Bringing it back to music: You’re famously averse to features and outside producers. Would experimenting with a camp and opening up your creative process ever appeal to you?
No, never. Being collaborative, yes, but being ultra collaborative, nah. I don’t want “Give me your best song” and pick from them. I don’t even have a lot of rapper friends.
Do you ever feel like you’re out of step with your peers?
I don’t look at it as they’re running left and I’m running right. I’m following my inspiration and where that’s going to lead me.
Your criticisms were fair, but some people saw “1985” as finger wagging. Do you think the song came down too hard on the SoundCloud generation?
I don’t look at it as being harsh. I look at it as being a rap response record. It’s not even to someone [specific]; it’s a group of people who were on some “Fuck J. Cole” shit, which, when I started peeking my head back into what was going on, was a shock. But even while I made the song, I was fucking with these kids. I was a fan. I was riding around playing Lil Pump just because I wanted to understand what it was, and the more I understood, it was like, “Damn.” I was writing that song from a place of, like, smacking your little brother. I still love you, but I’ma smack you.
Because you’re quiet on social media, no one knows where your mind is. It leads to misunderstandings about you.
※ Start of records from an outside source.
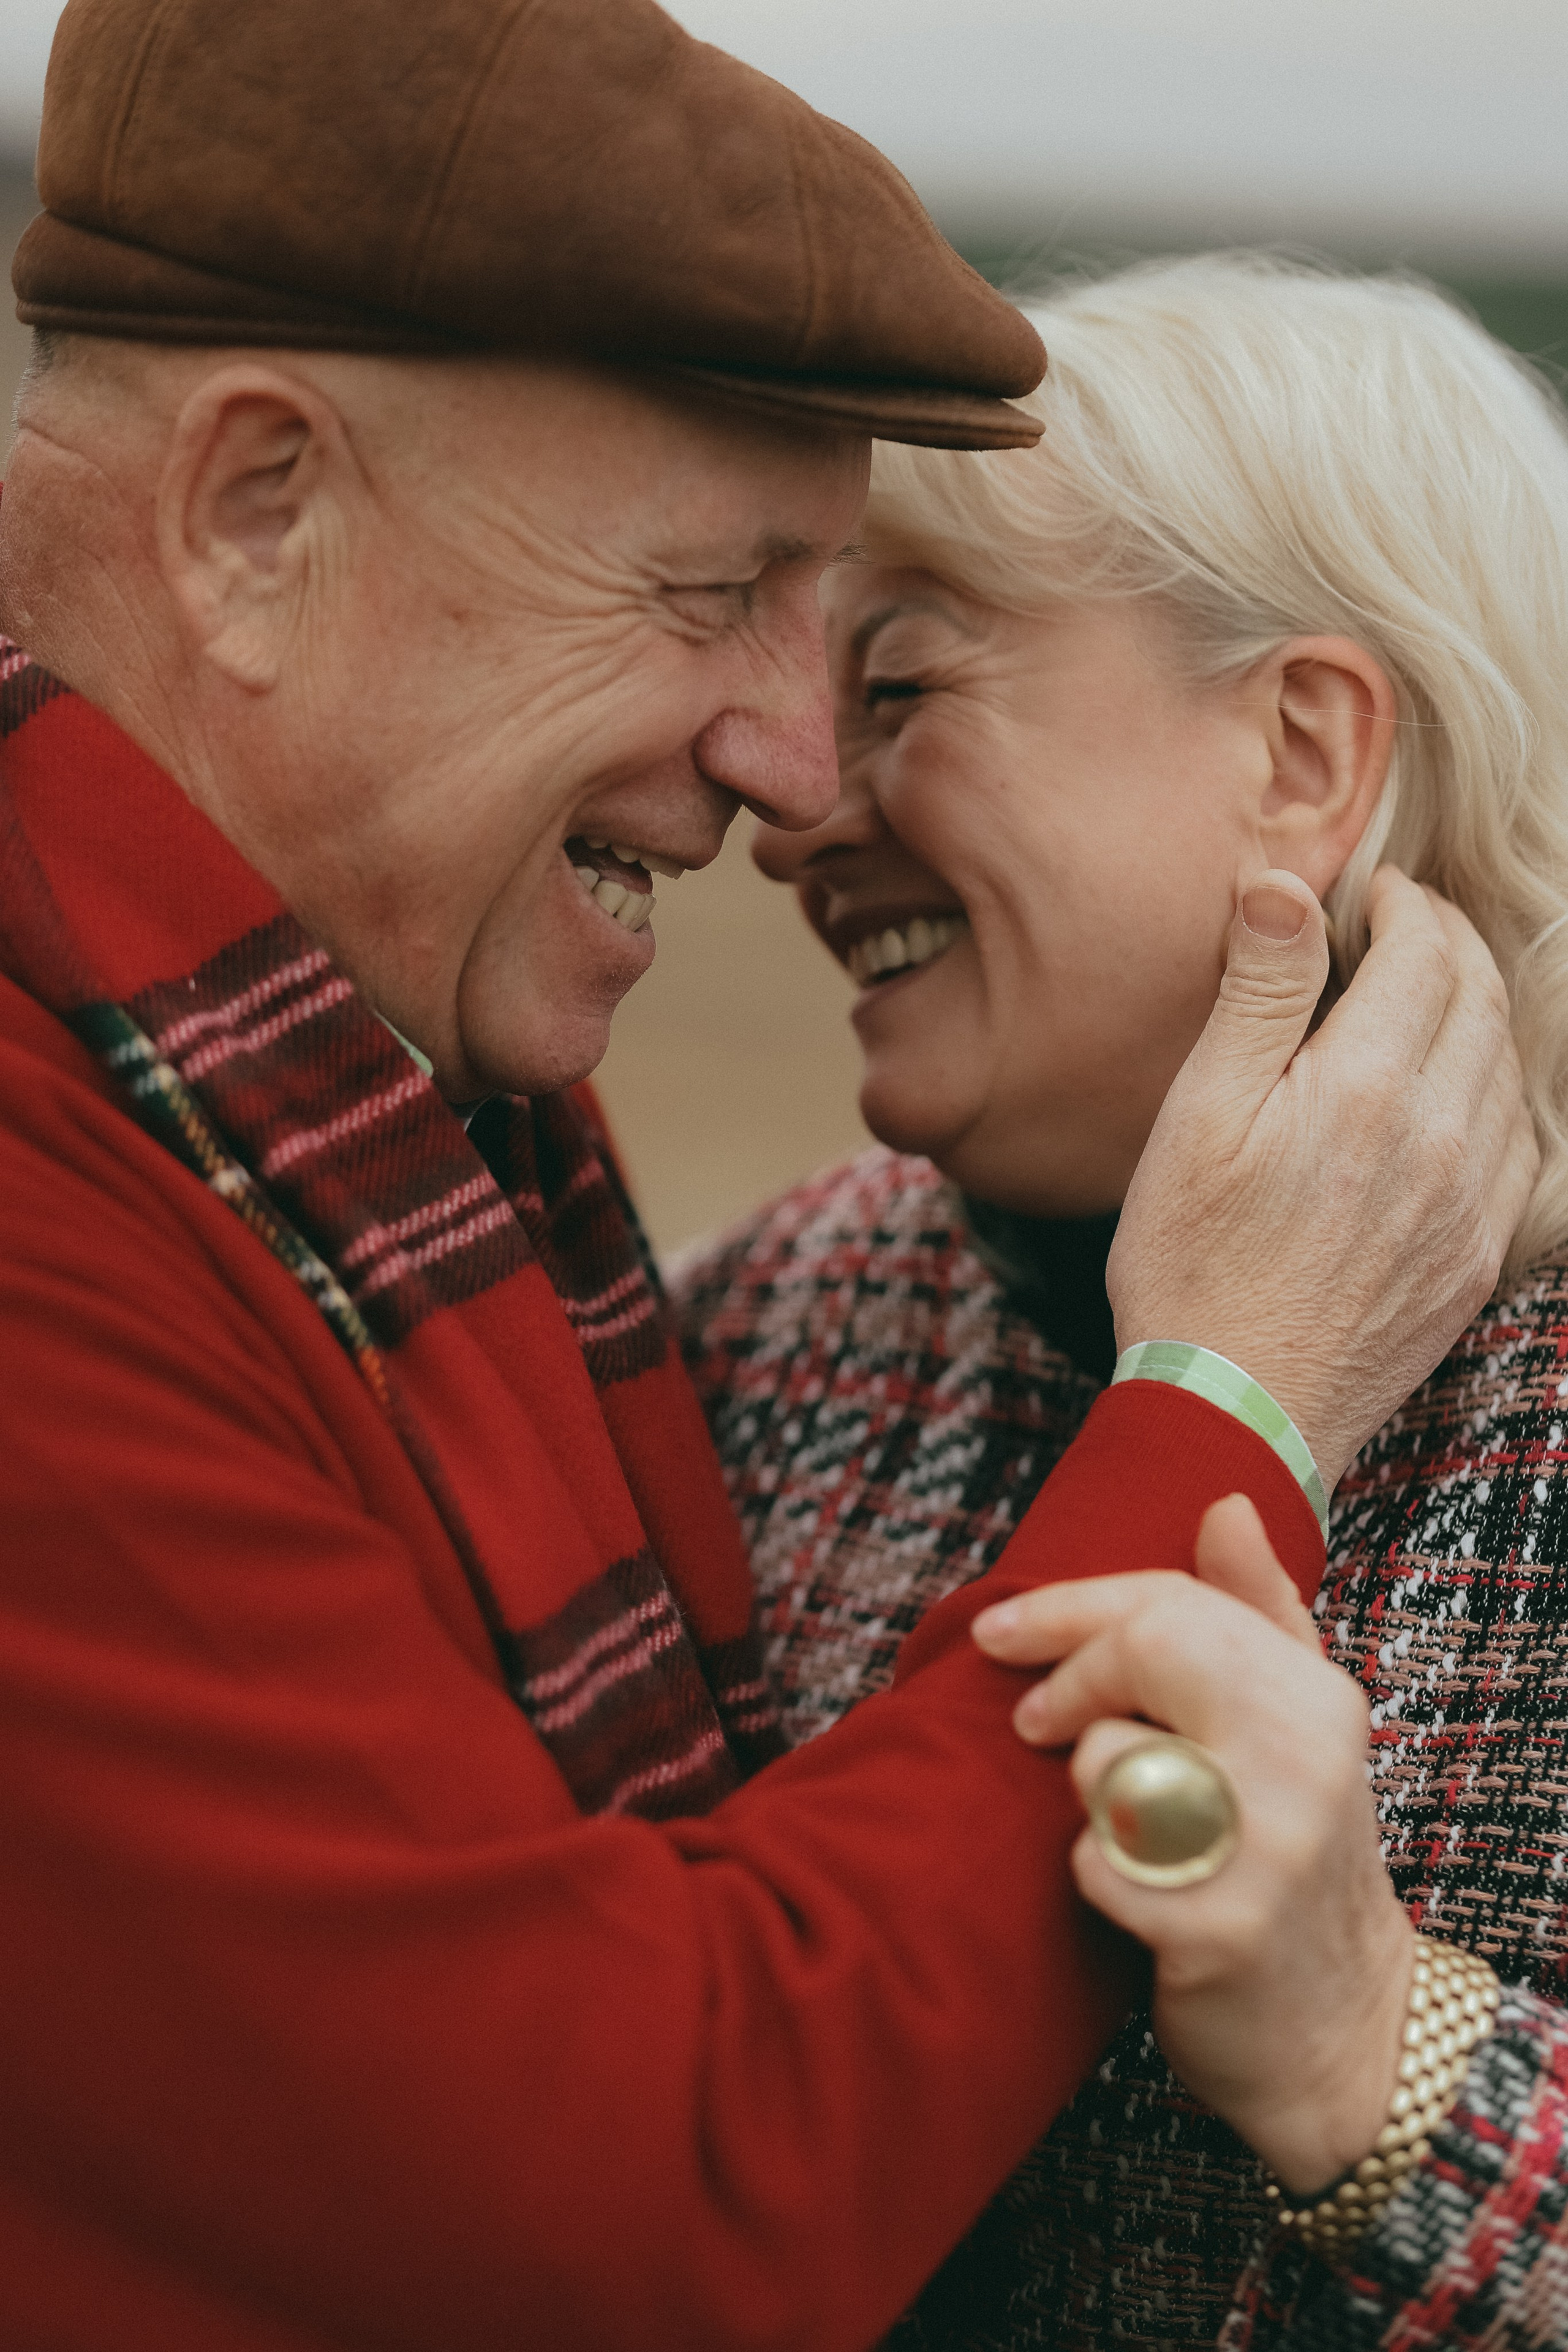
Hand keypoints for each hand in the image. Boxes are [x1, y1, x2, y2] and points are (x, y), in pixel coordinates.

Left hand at [973, 1494, 1413, 2193]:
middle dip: (1068, 1674)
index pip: (1172, 1603)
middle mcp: (1302, 1756)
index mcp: (1316, 1695)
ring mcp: (1266, 1843)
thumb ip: (1259, 1610)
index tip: (997, 1631)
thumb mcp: (1299, 1725)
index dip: (1069, 1606)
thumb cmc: (1293, 1856)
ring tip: (1127, 1825)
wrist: (1347, 2029)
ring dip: (1087, 1792)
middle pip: (1144, 1647)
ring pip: (1106, 1758)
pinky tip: (1131, 1898)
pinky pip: (1098, 1862)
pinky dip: (1091, 1876)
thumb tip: (1227, 1504)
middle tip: (1031, 1719)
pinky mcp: (1218, 1928)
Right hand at [1107, 867, 1537, 1489]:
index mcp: (1367, 1089)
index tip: (1373, 893)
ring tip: (1429, 995)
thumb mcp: (1196, 1116)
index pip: (1423, 954)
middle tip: (1407, 924)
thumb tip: (1284, 888)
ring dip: (1477, 1013)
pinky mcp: (1475, 1258)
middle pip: (1480, 1001)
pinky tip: (1454, 1095)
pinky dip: (1495, 1095)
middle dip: (1449, 944)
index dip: (1404, 906)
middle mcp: (1439, 1138)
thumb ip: (1256, 995)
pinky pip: (1518, 1149)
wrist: (1236, 1408)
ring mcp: (1469, 1204)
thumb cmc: (1190, 1264)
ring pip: (1506, 1071)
Yeah, and they paint the narrative. That’s real. “Finger wagging,” that’s a phrase that clearly gets shared around. I’m like, “Y’all don’t even understand.” This happened when [2014 album] Forest Hills Drive came out, and I saw someone review it. It was this white girl -- no disrespect to white girls, that’s just what she was -- and she pinpointed a few lines and tried to make it sound like that’s what I was saying. I’m like, “Damn, you really missed what I was attempting to do.” I saw that with “1985,” too. I would just chalk it up to, they’re not rap fans. They don’t understand subtlety and nuance in the genre. But what you just said is way more of an on-point reasoning. I made that song a year before, and so much shit happened, mentally, leading up to the song and after it. And it’s like people never even get a chance to hear that side of me. But I don’t care to correct it. I don’t have an urge or a desire to be like, “Hey, y’all, you know when I did ‘1985,’ I wasn’t really finger wagging.” It’s not my job to correct the narrative.
When XXXTentacion died, you tweeted that he had “a strong desire to be a better person.” Did you know him?
I spoke to him on FaceTime one day in February for, like, three hours. His management reached out to Ib and asked if he could FaceTime me or call me. It was a super-intense conversation. He left a mark on me, just as a person.
What did he want to talk about?
Pssht. He started off the conversation literally on some, like -- he didn’t even say hello. He started off basically saying, “I’m not on your level yet.” He was talking about spiritually and mentally, and that was intense because I was like, “Huh? I’m not on no level.” He was praising me while also saying he was going to achieve whatever it is he felt that I had. I’ve dealt with mentally ill people in my life before, many of them. And right away, I notice that this kid is super passionate and smart, but I could also see that he was so deep in his mind.
When I found out [about the abuse allegations against him], my first response was, “Man, I hope maybe one day I’ll get a chance to talk to this kid and figure out if there’s any place that I can help.” Because anybody who would do the shit that he did… Hurt people hurt people. I’ve walked through prisons and talked to these dudes who got life. They took someone’s life at 16 or 17 years old. You haven’t had the chance to process your trauma at that age. I’ma be sympathetic to a kid who has clearly been through so much fucked-up shit that he inflicted this on someone else.